**Task brief:**
From the streaming and video conferencing text below, reproduce verbatim the passage that opens with the words containing "The following sections" and closes with "for additional information.".

[Reading passage]

Streaming and Video Conferencing Features

The following sections address some aspects of additional requirements that streaming or video conferencing applications may use in the encoding or transcoding process. See the Configuration Change section for additional information.

Dynamic Bitrate Change

The SDK encoder supports dynamic bitrate change according to bitrate control mode and HRD conformance requirements. If HRD conformance is required, for example if the application sets the NalHrdConformance option in the mfxExtCodingOption structure to ON, the only allowed bitrate control mode is VBR. In this mode, the application can change the TargetKbps and MaxKbps values of the mfxInfoMFX structure by calling the MFXVideoENCODE_Reset() function. This sort of change in bitrate usually results in generation of a new keyframe and sequence header. There are some exceptions, such as if HRD information is absent in the stream. In this scenario, the change of TargetKbps does not require a change in the sequence header and as a result the SDK encoder does not insert a keyframe.

If HRD conformance is not required, for example if the application turns off the NalHrdConformance option in the mfxExtCodingOption structure, all bitrate control modes are available. In CBR and AVBR modes the application can change TargetKbps. In VBR mode the application can change TargetKbps and MaxKbps values. This sort of change in bitrate will not result in the generation of a new keyframe or sequence header.

The SDK encoder may change some of the initialization parameters provided by the application during initialization. That in turn may lead to incompatibility between the parameters provided by the application during reset and working set of parameters used by the SDK encoder. For this reason, it is strongly recommended to retrieve the actual working parameters using the MFXVideoENCODE_GetVideoParam() function before making any changes to bitrate settings.

[/Reading passage]
[Study material]

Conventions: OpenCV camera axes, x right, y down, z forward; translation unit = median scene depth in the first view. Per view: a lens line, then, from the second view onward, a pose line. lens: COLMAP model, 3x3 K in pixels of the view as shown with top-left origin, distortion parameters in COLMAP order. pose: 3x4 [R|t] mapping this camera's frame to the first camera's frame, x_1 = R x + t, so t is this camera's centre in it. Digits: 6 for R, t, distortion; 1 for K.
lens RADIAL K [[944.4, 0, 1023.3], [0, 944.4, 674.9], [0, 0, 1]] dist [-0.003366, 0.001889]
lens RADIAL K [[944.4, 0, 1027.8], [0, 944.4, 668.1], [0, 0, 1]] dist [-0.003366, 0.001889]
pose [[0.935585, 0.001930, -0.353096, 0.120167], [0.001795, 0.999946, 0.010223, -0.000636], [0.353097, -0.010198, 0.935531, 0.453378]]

[/Study material]
[Study material]

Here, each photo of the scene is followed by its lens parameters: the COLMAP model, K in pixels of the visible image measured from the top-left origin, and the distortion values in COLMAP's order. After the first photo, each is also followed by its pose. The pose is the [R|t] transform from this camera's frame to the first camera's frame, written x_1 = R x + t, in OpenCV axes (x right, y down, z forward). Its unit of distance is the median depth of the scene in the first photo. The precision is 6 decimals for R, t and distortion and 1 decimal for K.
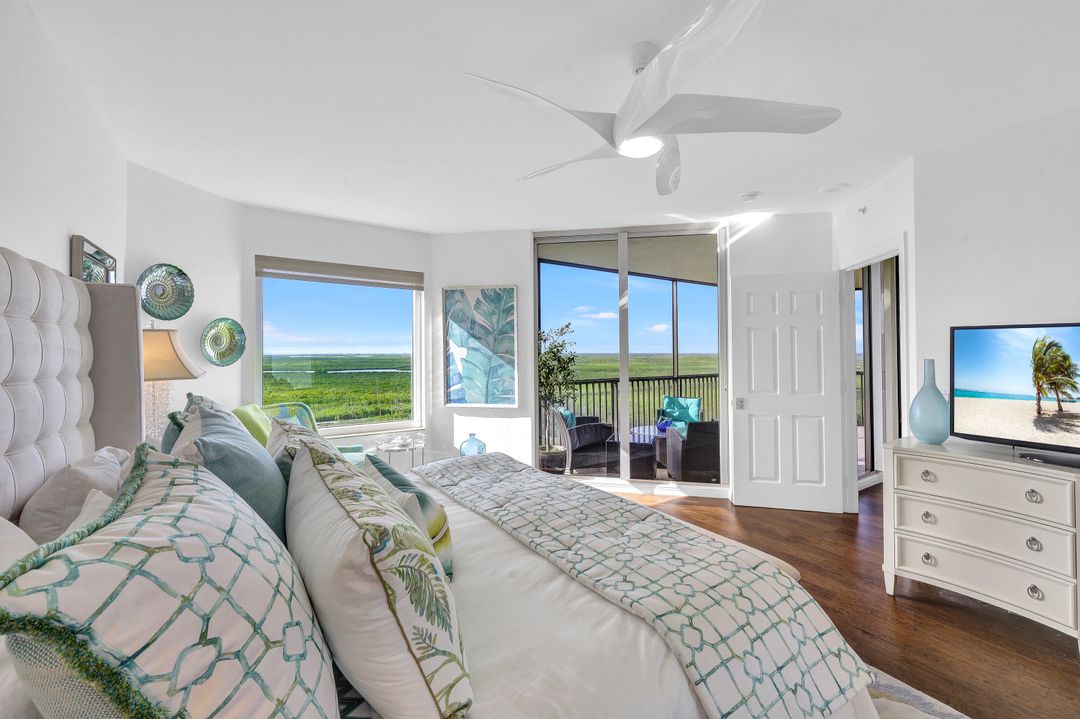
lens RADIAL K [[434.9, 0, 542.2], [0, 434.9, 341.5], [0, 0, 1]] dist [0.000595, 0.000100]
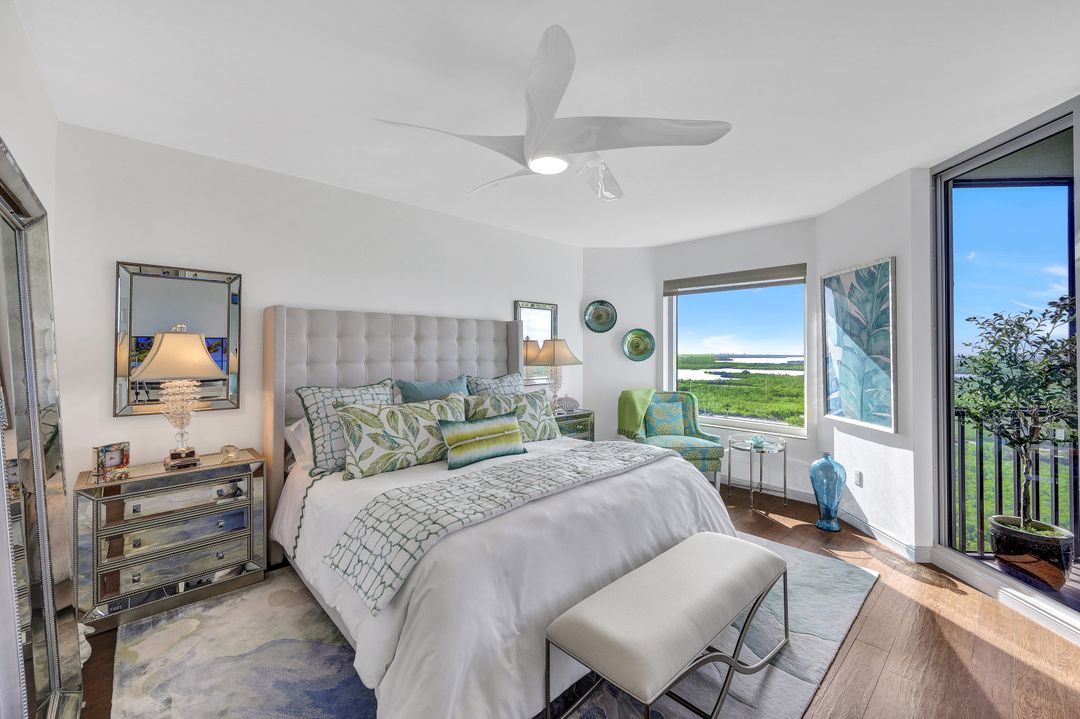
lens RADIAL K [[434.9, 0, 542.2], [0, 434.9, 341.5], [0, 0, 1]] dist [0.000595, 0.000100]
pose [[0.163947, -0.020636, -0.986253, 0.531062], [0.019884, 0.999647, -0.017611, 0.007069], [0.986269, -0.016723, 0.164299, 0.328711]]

[/Study material]
[Study material]

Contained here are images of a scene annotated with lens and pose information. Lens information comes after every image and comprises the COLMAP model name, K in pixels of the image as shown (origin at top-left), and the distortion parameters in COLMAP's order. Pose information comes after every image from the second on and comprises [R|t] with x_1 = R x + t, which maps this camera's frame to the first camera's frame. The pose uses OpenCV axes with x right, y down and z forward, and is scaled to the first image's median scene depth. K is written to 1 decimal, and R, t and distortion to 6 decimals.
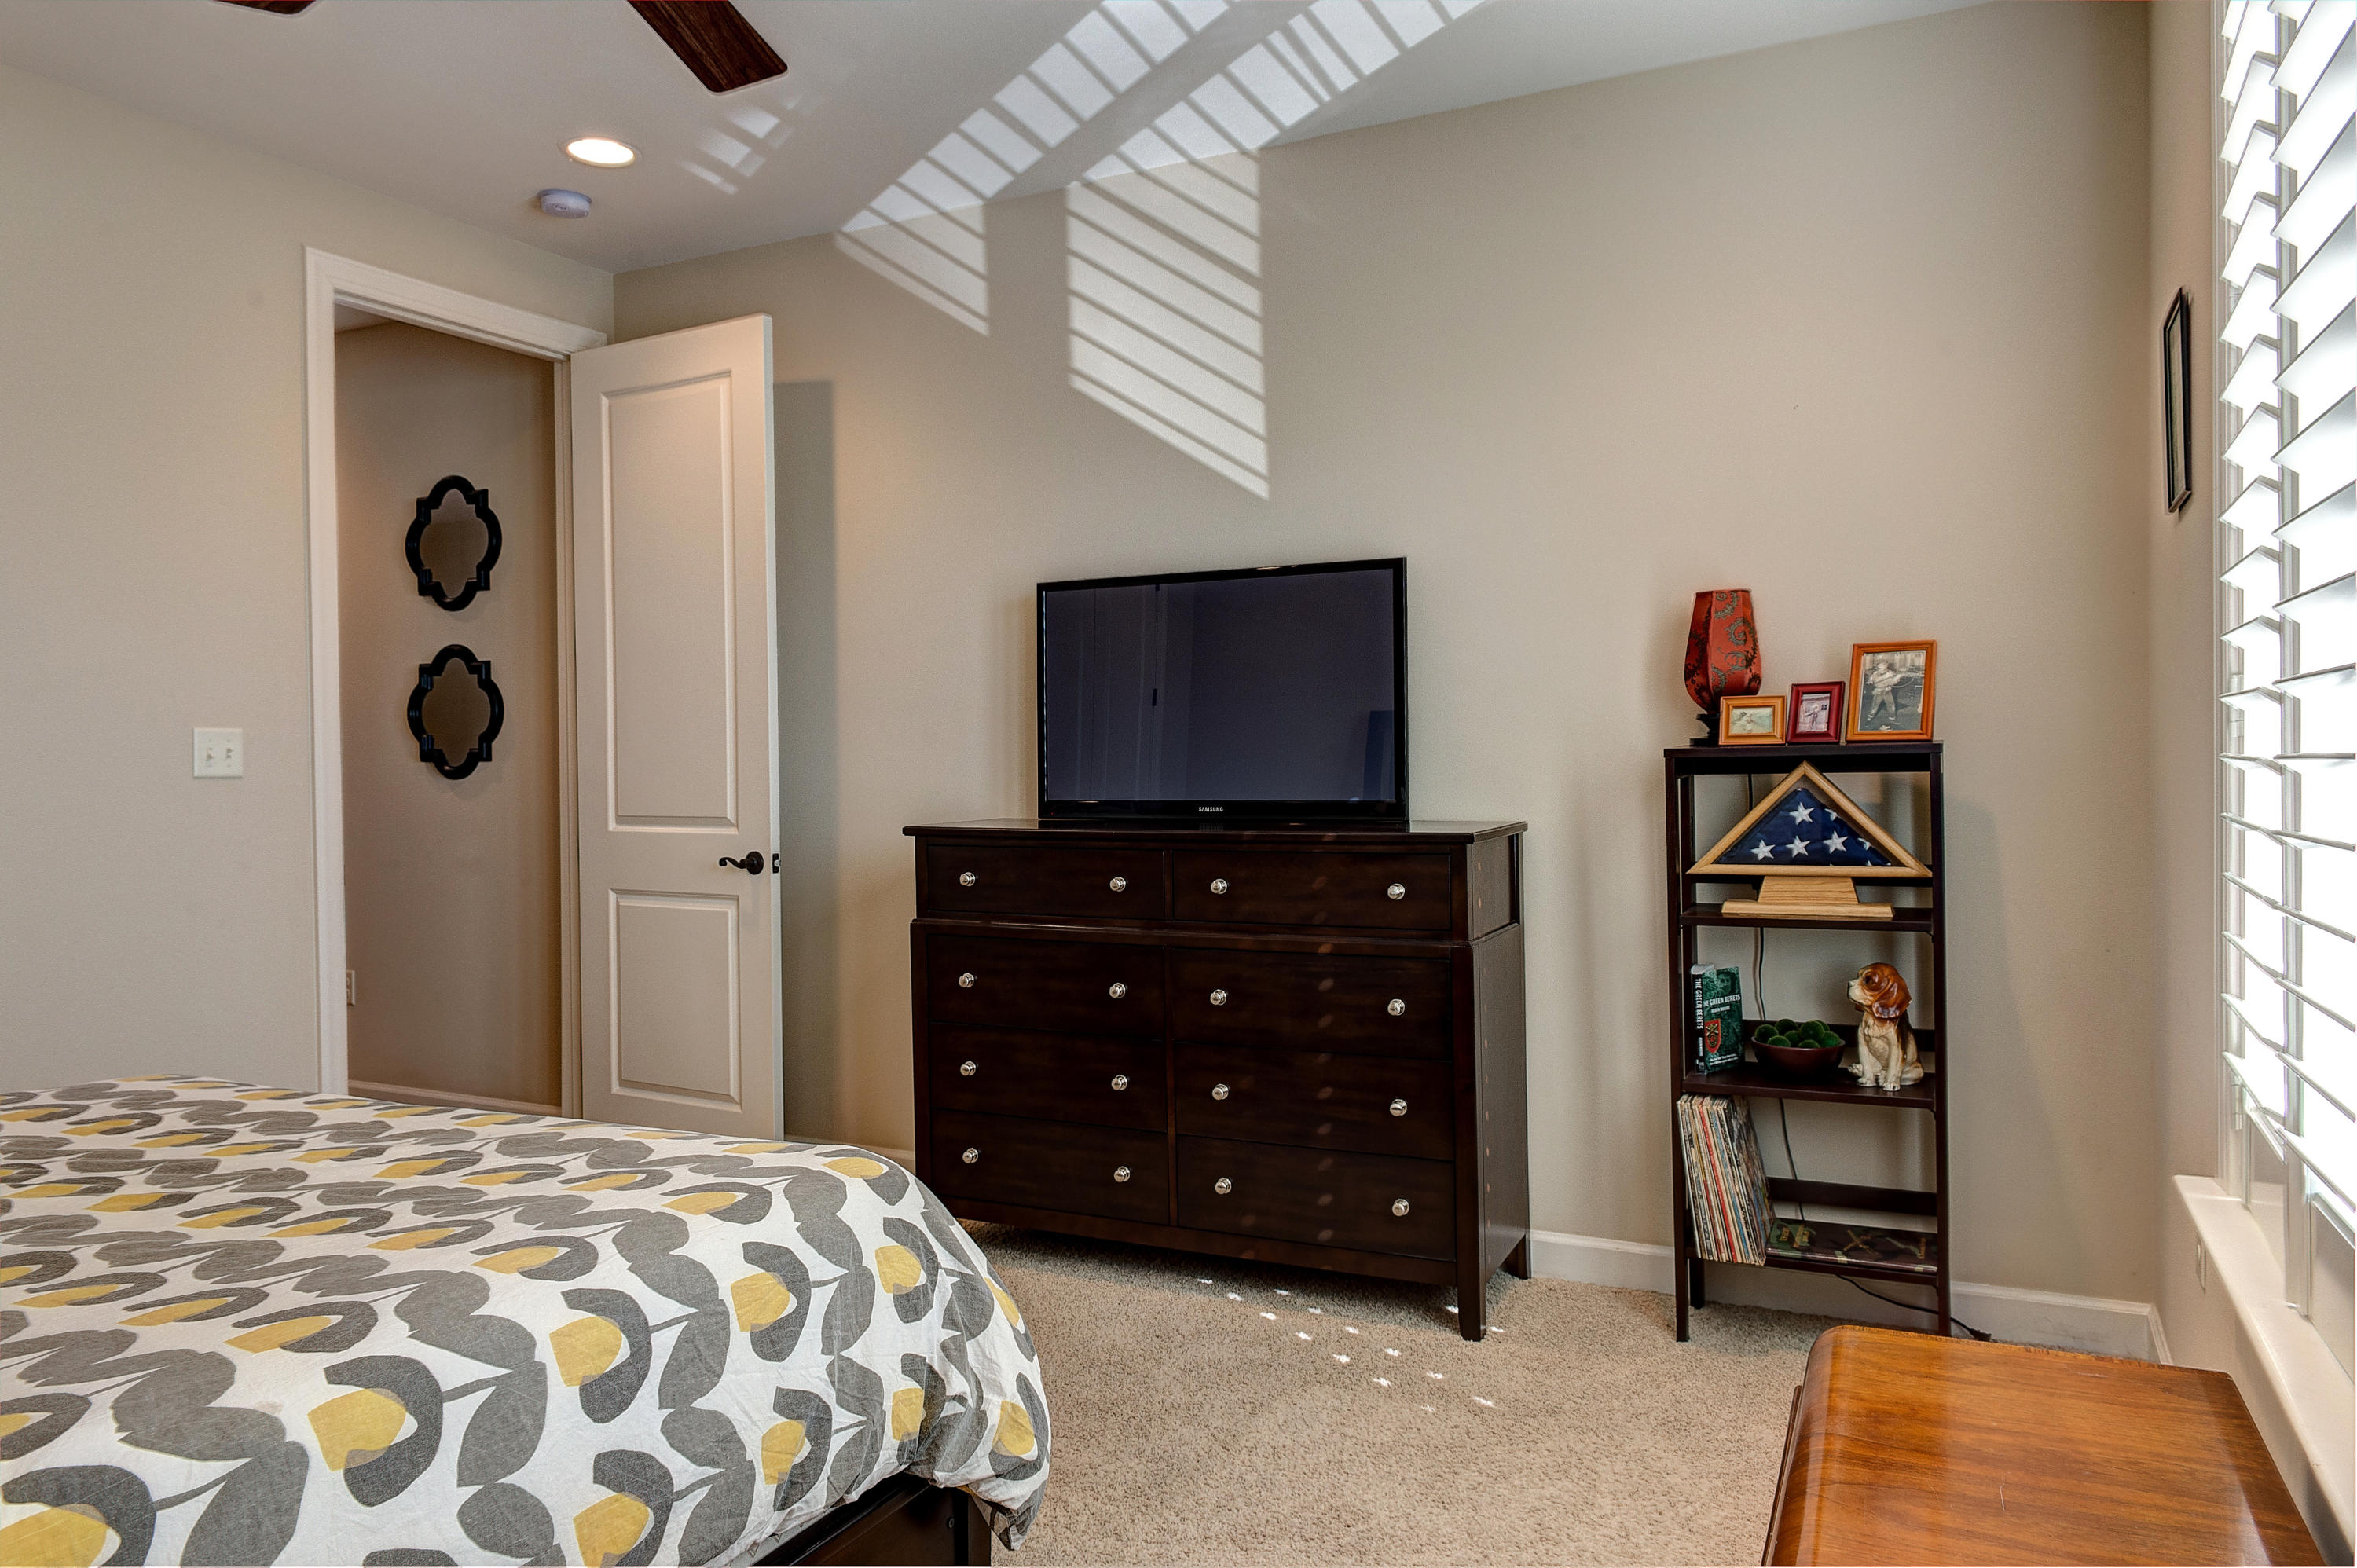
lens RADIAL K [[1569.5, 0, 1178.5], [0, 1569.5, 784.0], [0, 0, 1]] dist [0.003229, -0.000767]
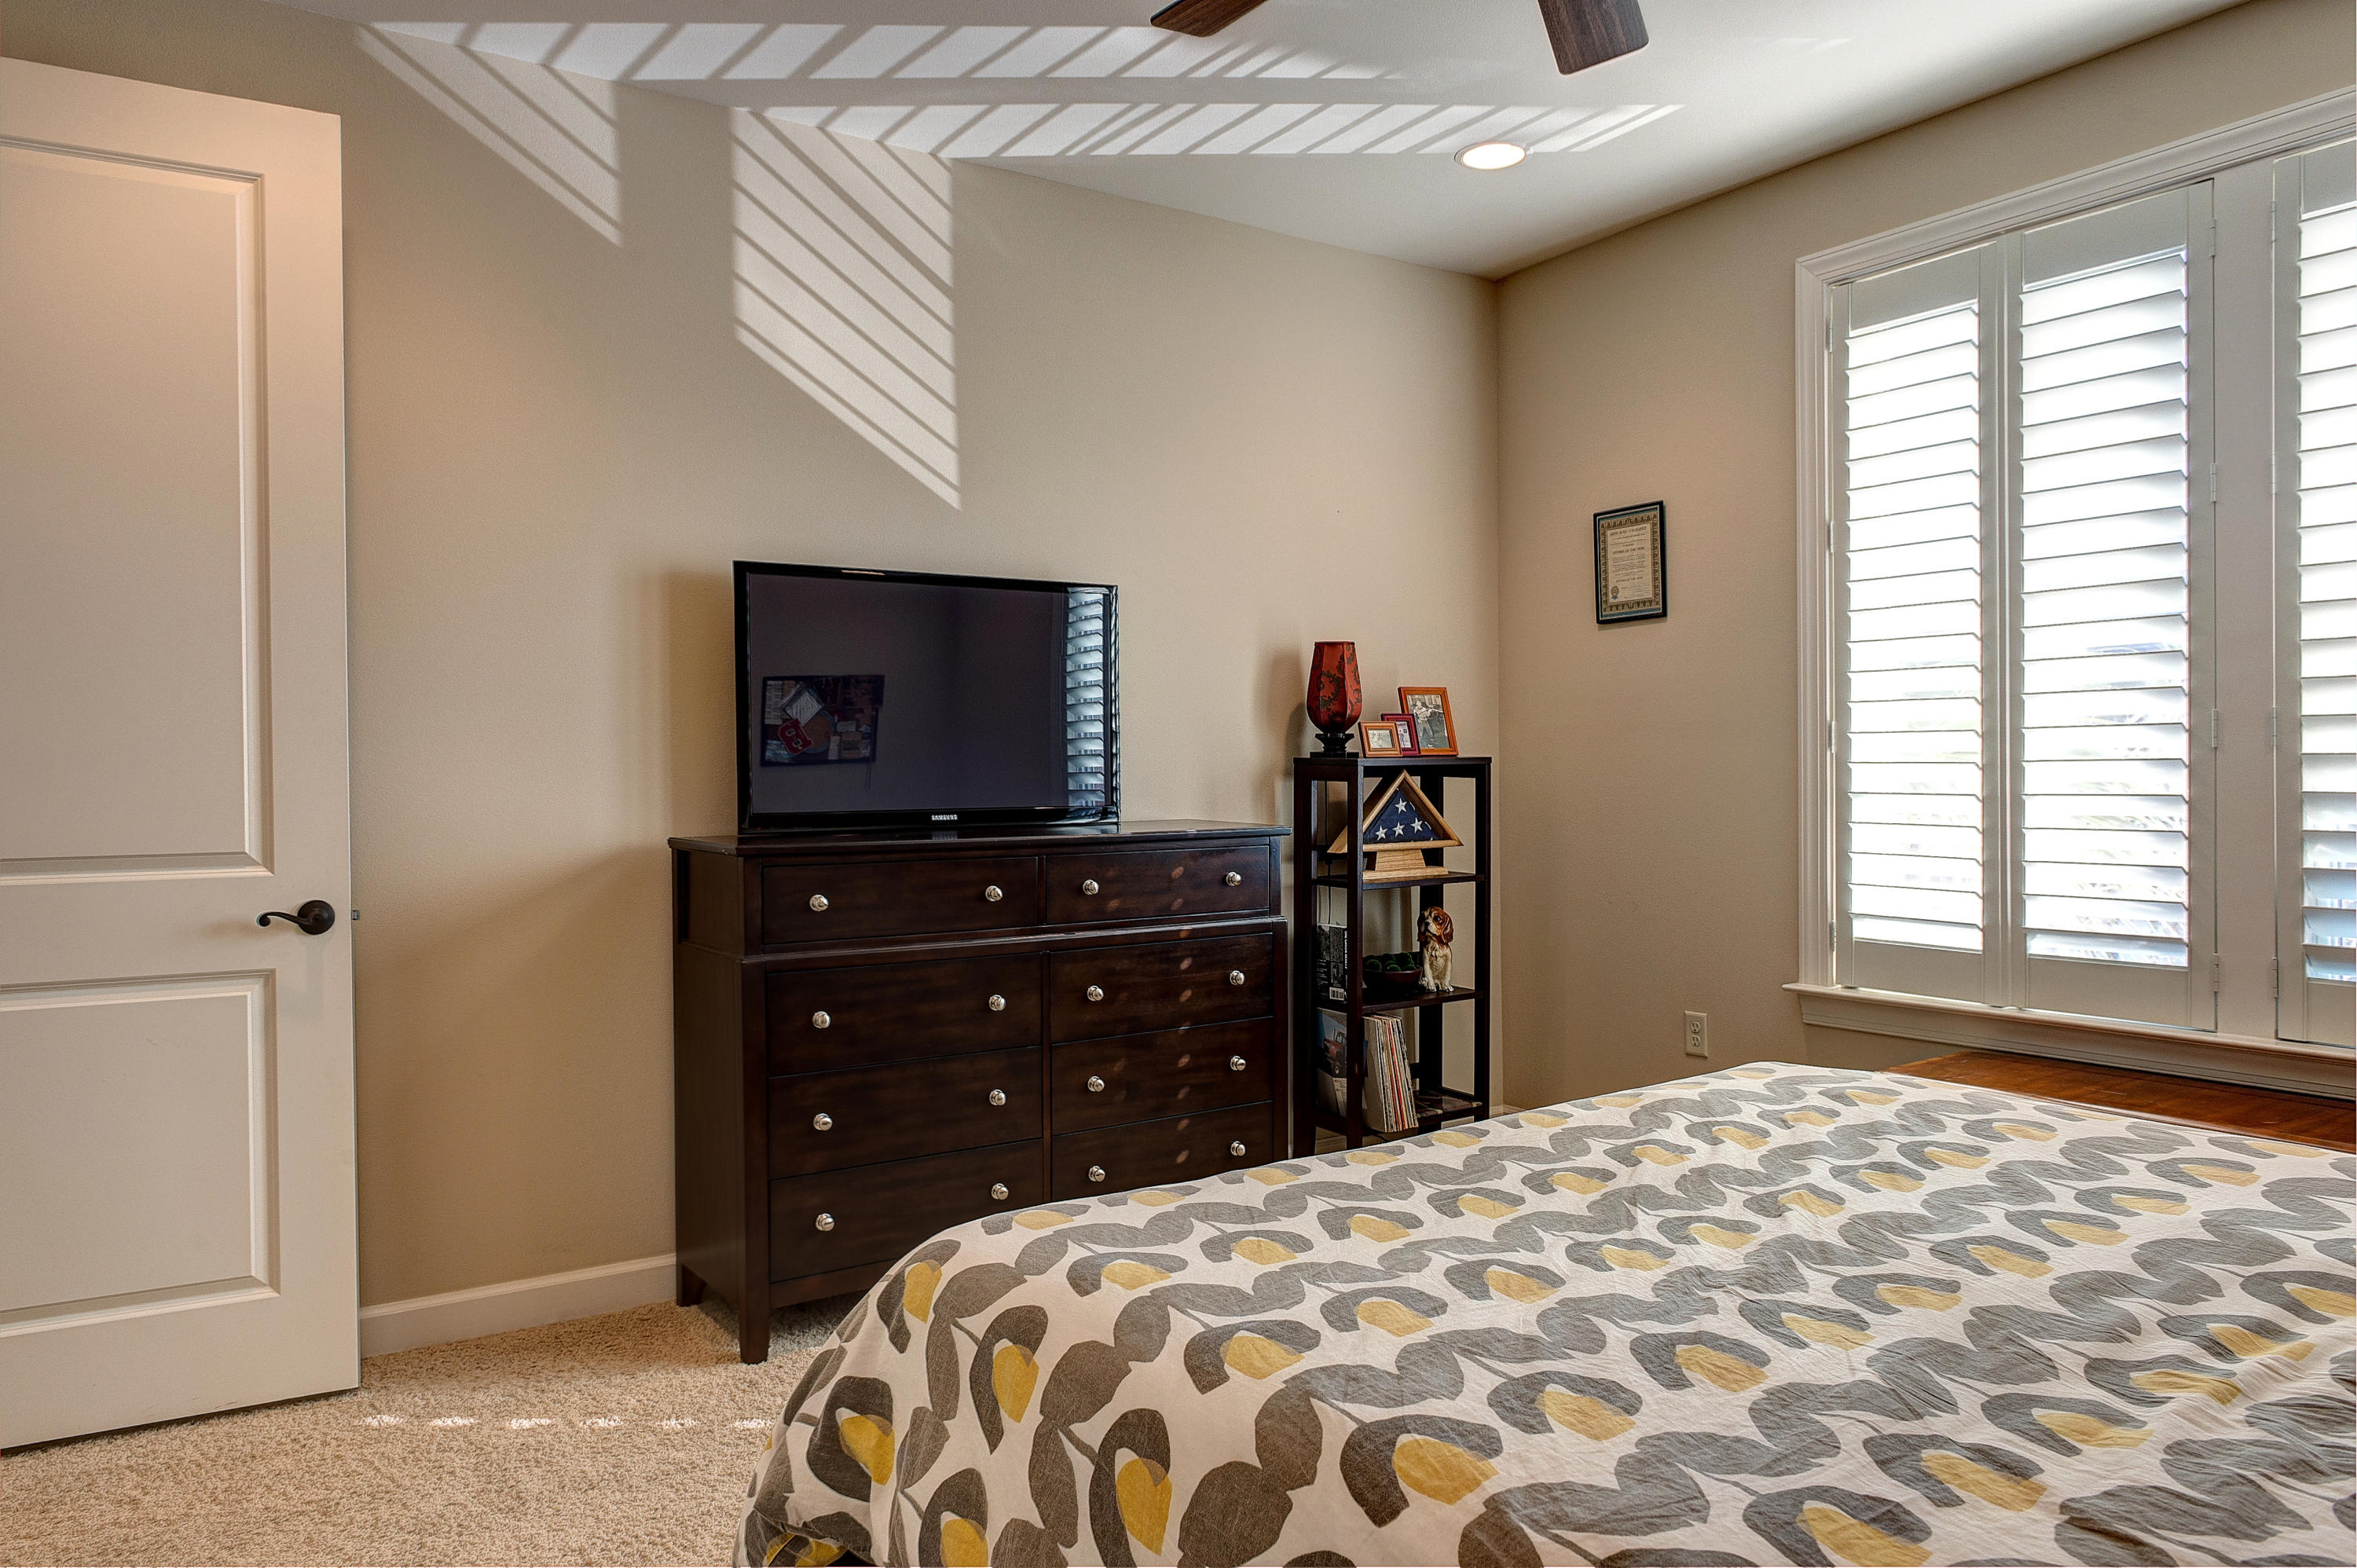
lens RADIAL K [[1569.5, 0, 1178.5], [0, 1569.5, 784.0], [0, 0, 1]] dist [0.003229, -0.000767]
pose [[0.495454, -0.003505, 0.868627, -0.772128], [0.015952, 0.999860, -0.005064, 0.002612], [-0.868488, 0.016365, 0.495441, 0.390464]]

[/Study material]

**Solved exercise:**
The following sections address some aspects of additional requirements that streaming or video conferencing applications may use in the encoding or transcoding process. See the Configuration Change section for additional information.